We welcome the World Bank’s goals in Latin America, which are as follows:
Support higher and more stable growth and employment
Improve investment climate and competitiveness and generate jobs
Expand and improve infrastructure
Strengthen education and innovation systems
Consolidate macroeconomic stability and deepen financial systems
Support institutions for equity, inclusion, sustainability
Improve governance, participation, and service delivery
Achieve an inclusive but affordable welfare system
Promote effective natural resource use and environmental institutions
The World Bank implements these goals through lending, and also importantly through analytical work prepared to help Governments think through policy options. Our general assessment, backed up by analysis from the Bank’s Independent Evaluation Group is positive. They focus on key issues to unblock constraints to growth, including investment climate and tackling inequality—two major challenges for Latin America. We have been pleased that, with DFID help, the Bank has improved its analytical work by engaging with a wider range of actors in country. The Bank faces a particular challenge in Middle Income Countries, who have access to other sources of financing; this has pushed the Bank to be innovative—such as by working with subnational Governments—and to add value, such as by working on the design of social safety net programmes.
DFID’s Latin America Regional Assistance Plan (RAP) seeks to help the World Bank enhance its impact in reducing poverty. An independent interim assessment of progress on the RAP is currently taking place, including assessment of how our contributions are helping the World Bank to work in the region.
Latin America is facing the twin challenges of rapid globalisation and entrenched inequality. Poor people in the poorer and middle income countries are not always benefiting from globalisation. And the countries’ needs are changing, as many can access other sources of finance for development, including private capital. The new President of the Inter-American Development Bank (IDB), Alberto Moreno, is leading efforts to transform the Bank so that it can better assist countries to meet these challenges and achieve the Millennium Development Goals.

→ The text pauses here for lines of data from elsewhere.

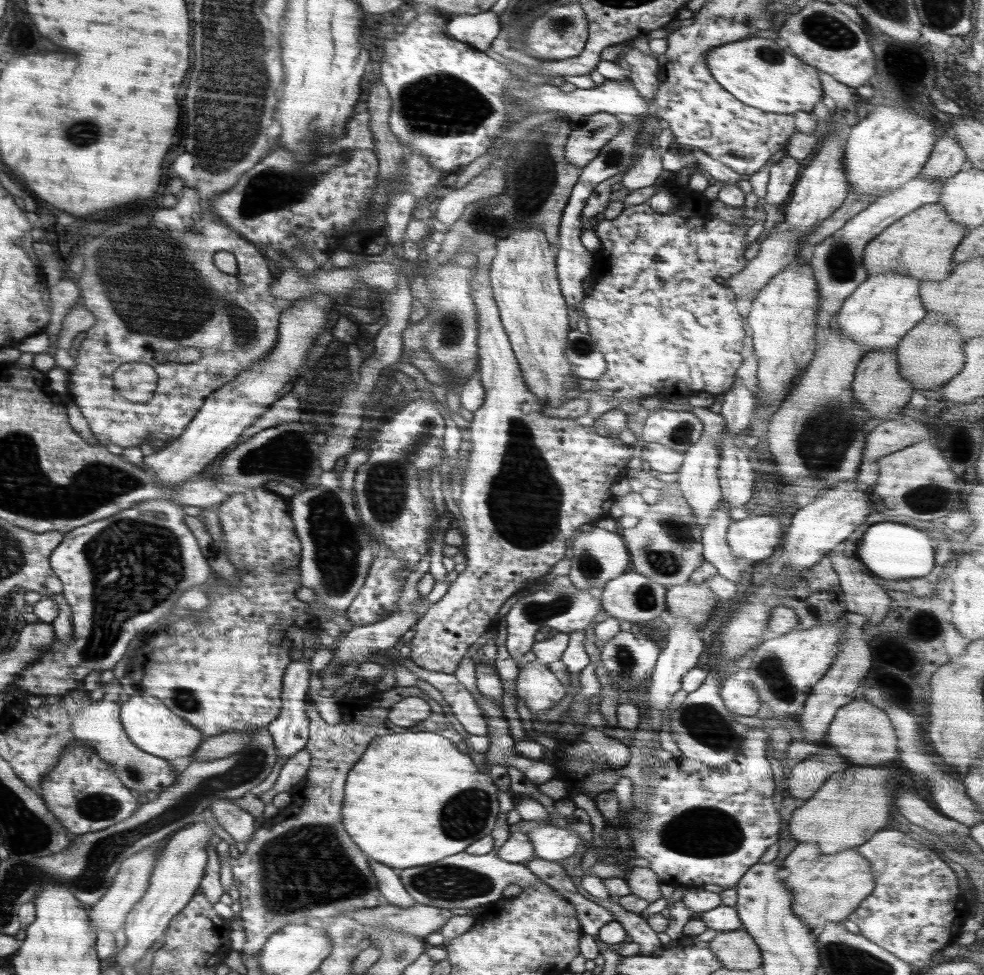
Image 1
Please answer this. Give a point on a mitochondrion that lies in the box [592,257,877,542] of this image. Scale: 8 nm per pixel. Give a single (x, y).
(822, 444)

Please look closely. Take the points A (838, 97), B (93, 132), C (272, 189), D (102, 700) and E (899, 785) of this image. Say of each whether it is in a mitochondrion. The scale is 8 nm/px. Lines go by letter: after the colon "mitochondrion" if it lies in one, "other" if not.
A: other
B: mitochondrion
C: mitochondrion
D: other
E: other

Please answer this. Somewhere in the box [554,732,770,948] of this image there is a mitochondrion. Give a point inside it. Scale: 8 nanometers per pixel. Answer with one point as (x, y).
(700, 831)

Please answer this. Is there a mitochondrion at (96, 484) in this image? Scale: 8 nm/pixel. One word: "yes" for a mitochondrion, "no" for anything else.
yes

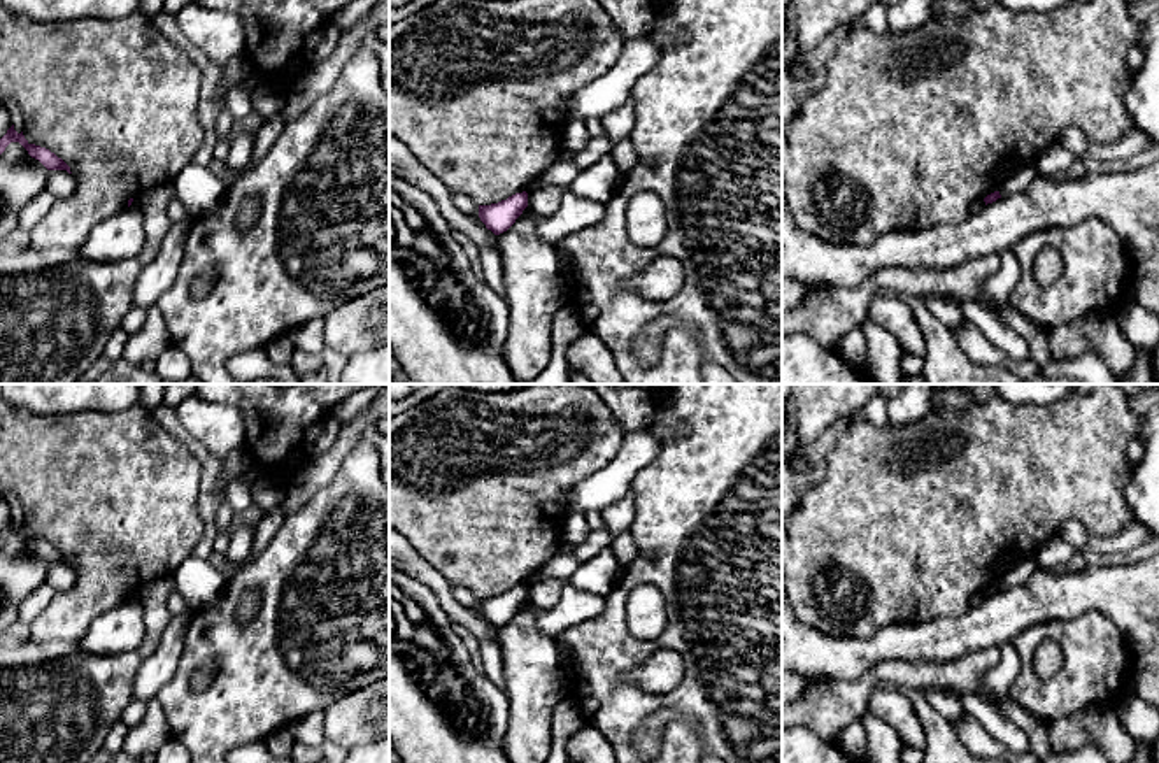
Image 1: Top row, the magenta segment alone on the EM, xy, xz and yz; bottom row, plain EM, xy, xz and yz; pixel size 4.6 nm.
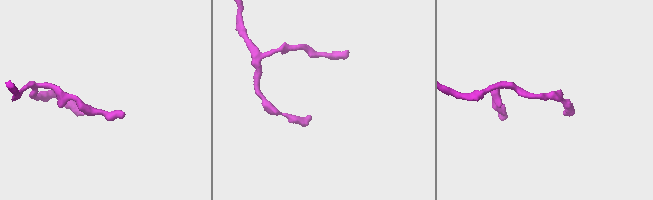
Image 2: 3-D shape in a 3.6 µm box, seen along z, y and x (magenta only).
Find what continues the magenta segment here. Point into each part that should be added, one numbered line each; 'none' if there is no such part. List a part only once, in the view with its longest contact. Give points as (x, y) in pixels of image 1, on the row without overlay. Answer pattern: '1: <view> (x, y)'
none

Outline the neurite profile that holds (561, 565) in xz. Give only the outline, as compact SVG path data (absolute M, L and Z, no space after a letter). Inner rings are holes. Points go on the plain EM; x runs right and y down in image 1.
M575 553L556 554L549 563L537 570L530 579L528 586L547 581L547 579L563 579L568 581L570 575L579 568L580 561L575 558Z

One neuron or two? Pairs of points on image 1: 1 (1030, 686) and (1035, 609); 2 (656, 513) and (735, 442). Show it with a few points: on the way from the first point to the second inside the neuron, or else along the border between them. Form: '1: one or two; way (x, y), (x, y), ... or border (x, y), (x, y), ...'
1: two; border (1073, 616), (1033, 623), (1012, 641)
2: one; way (675, 495), (716, 455)

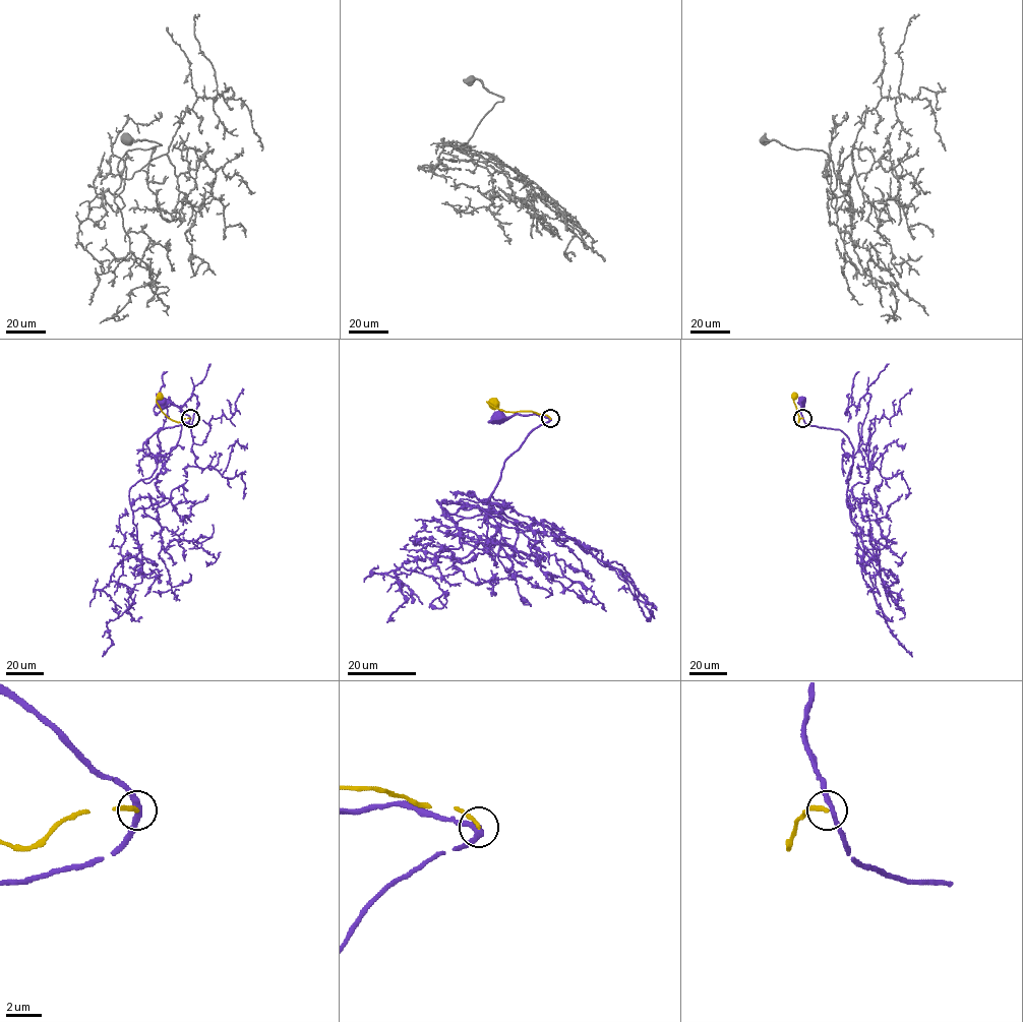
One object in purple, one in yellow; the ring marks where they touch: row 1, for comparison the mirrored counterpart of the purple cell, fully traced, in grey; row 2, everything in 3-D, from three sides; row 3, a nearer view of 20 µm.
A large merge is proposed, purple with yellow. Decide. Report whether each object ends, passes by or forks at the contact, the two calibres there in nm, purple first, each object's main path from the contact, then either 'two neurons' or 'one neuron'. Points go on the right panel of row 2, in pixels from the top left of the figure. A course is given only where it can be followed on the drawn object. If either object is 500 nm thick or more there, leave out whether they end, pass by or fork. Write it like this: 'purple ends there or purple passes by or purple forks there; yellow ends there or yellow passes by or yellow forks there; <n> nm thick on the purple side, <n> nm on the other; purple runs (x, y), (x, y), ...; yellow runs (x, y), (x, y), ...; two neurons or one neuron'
purple passes by; yellow ends there; 320 nm thick on the purple side, 240 nm on the other; purple runs (802, 418), (801, 402); yellow runs (802, 418), (798, 422), (795, 395); two neurons

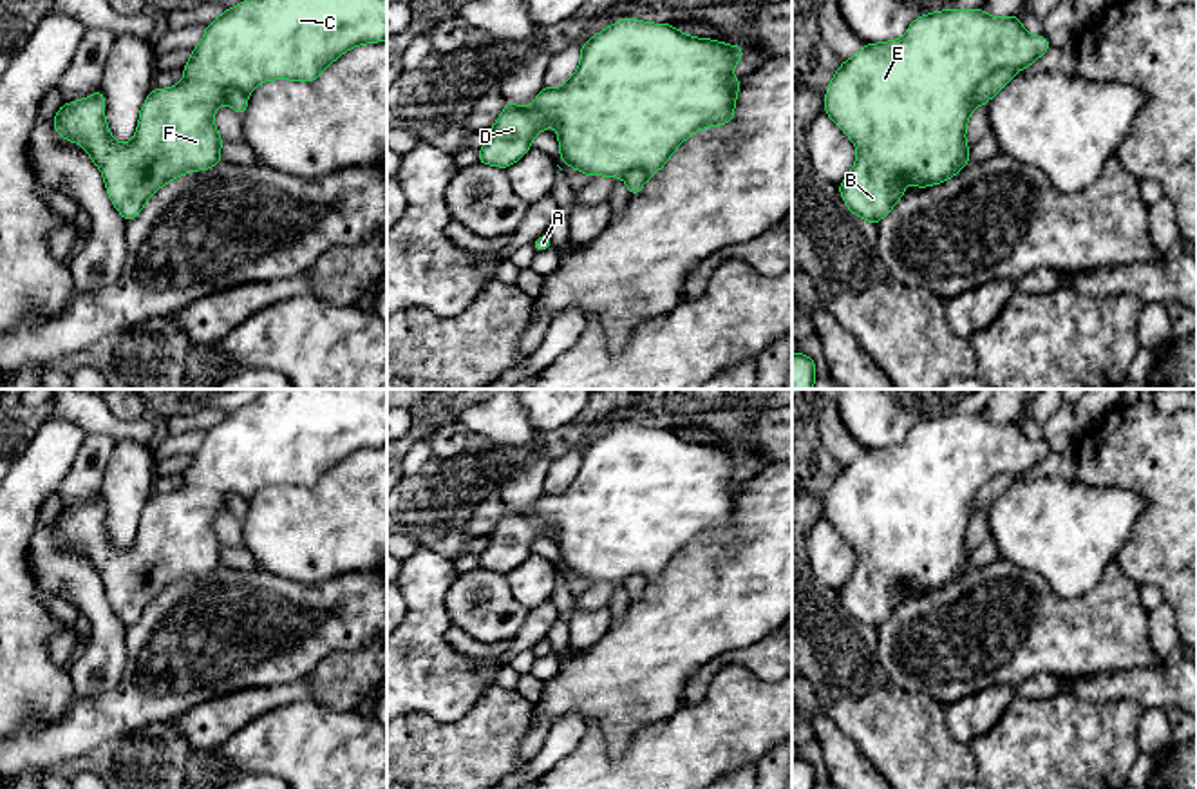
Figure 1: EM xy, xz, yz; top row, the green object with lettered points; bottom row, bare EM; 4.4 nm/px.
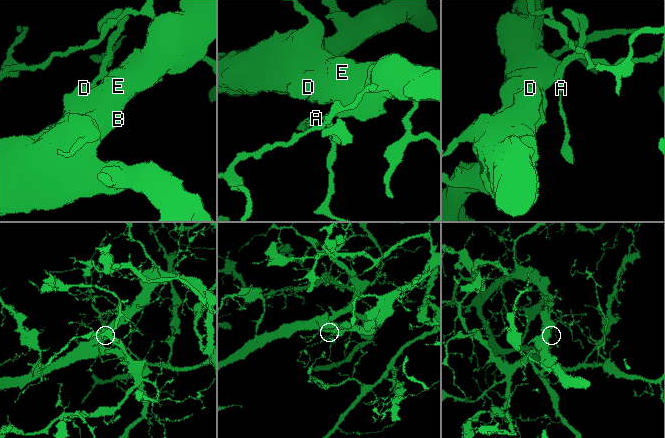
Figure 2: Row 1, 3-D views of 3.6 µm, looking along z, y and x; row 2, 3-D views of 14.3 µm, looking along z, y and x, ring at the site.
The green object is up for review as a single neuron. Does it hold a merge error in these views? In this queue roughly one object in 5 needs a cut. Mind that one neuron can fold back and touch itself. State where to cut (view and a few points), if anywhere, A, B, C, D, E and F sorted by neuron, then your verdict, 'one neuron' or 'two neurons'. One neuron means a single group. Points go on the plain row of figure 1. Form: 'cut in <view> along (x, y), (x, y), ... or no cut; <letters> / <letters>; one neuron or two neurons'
cut in yz along (1017, 475), (995, 475), (977, 493), (971, 513); A / B C D E F; two neurons

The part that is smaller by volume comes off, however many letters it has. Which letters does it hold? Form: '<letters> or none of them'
A

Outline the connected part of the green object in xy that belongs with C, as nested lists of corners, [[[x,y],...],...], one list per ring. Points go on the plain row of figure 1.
[[[266,389],[253,404],[226,414],[204,434],[201,449],[192,454],[183,472],[184,483],[170,494],[152,494],[139,516],[139,528],[128,548],[118,548],[105,527],[105,499],[65,509],[54,519],[54,536],[71,548],[81,548],[101,575],[107,599],[125,626],[139,621],[156,595],[186,577],[210,575],[221,563],[222,541],[213,530],[215,516],[226,509],[226,494],[237,492],[244,499],[269,485],[315,487],[327,471],[345,456],[362,449],[387,445],[387,389]]]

One of the main changes underway is that new programmes are being designed to target the majority of the people of the region who are poor. One umbrella programme called “Opportunities for the Majority” represents a new way of assisting the people who lose out in the changes driven by the need to compete globally. The IDB’s new initiative includes projects to help people secure and exercise their rights, for example helping poor people to establish their citizenship and get the documents they need to work in the formal economy. Other areas being looked at include housing, water and electricity for poor people. The objective is to support practical programmes which will make a difference to peoples’ lives such as creating jobs and. opportunities for poor people to start their own businesses.